# Word for the day  comport



## Josiah (Mar 27, 2015)

com·port

kəmˈpôrt/

verb

1. formal conduct oneself; behave.
"articulate students who comported themselves well in television interviews"
synonyms:    behave, conduct oneself, act, acquit oneself; archaicdeport oneself
"try to comport yourself with a little dignity"

2. accord with; agree with.
"the actions that comport with her own liberal views"

In Charles Dickens' novel Bleak House the character of Old Mr. Turveydrop refers incessantly to his comportment.


----------



## Shirley (Mar 27, 2015)

Way back when ladies were ladies and men were gentlemen, didn't they have classes in comportment for young girls?


----------



## Ameriscot (Mar 27, 2015)

That's a new one to me.


----------



## Cookie (Mar 27, 2015)

I think I've read this or heard this somewhere, maybe in a Jane Austen novel about how young ladies must comport themselves.


----------



## AZ Jim (Mar 27, 2015)

"Now go out there men and _comport_ yourselves like the proper officers you are"


----------



## Josiah (Mar 27, 2015)

Shirley said:


> Way back when ladies were ladies and men were gentlemen, didn't they have classes in comportment for young girls?
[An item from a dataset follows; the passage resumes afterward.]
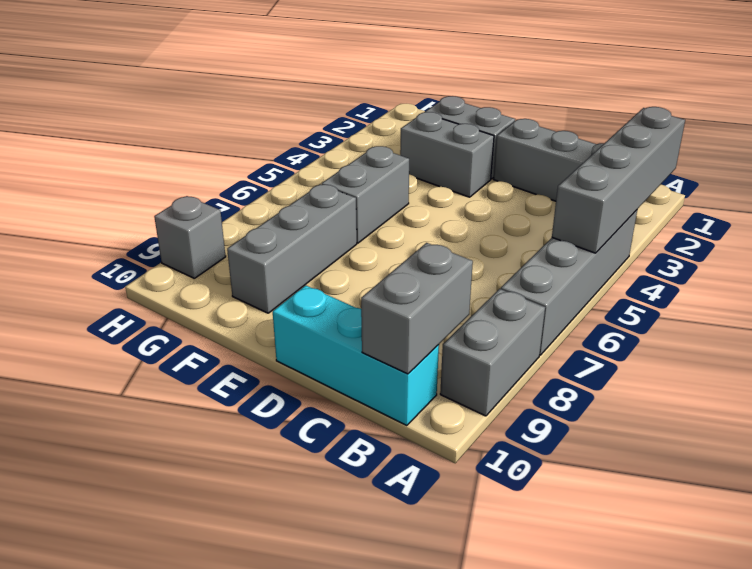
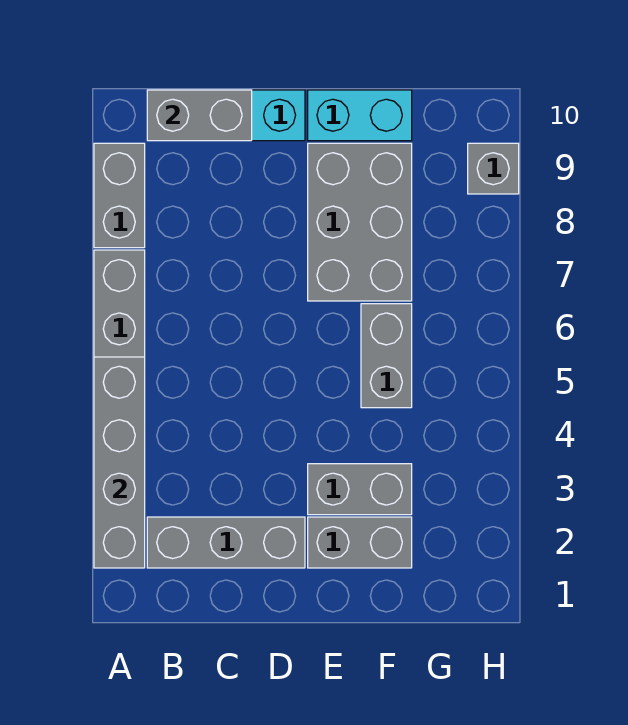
grey brick B9:B10 level 2 -> grey brick B10:C10 level 2
none -> cyan brick E10:F10 level 1
grey brick F7:F9 level 1 -> grey brick E7:F9 level 1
Yes, there were classes in comportment for young ladies. Manners were taken much more seriously at the end of the 19th century than they are today.


----------



## Josiah (Mar 27, 2015)

AZ Jim said:


> "Now go out there men and _comport_ yourselves like the proper officers you are"



Did you hear/say that when you were in the Coast Guard?


----------



## GeorgiaXplant (Mar 27, 2015)

Back in the olden days when I was in school and dinosaurs roamed the earth, our report cards reflected a mark in comportment. Mine was usually not good, not bad, but...um...marginal.


----------



## AZ Jim (Mar 27, 2015)

Josiah said:


> Did you hear/say that when you were in the Coast Guard?



Not in that manner, but often when planning a boarding Coast guard personnel heard similar comments about safety and comportment!


----------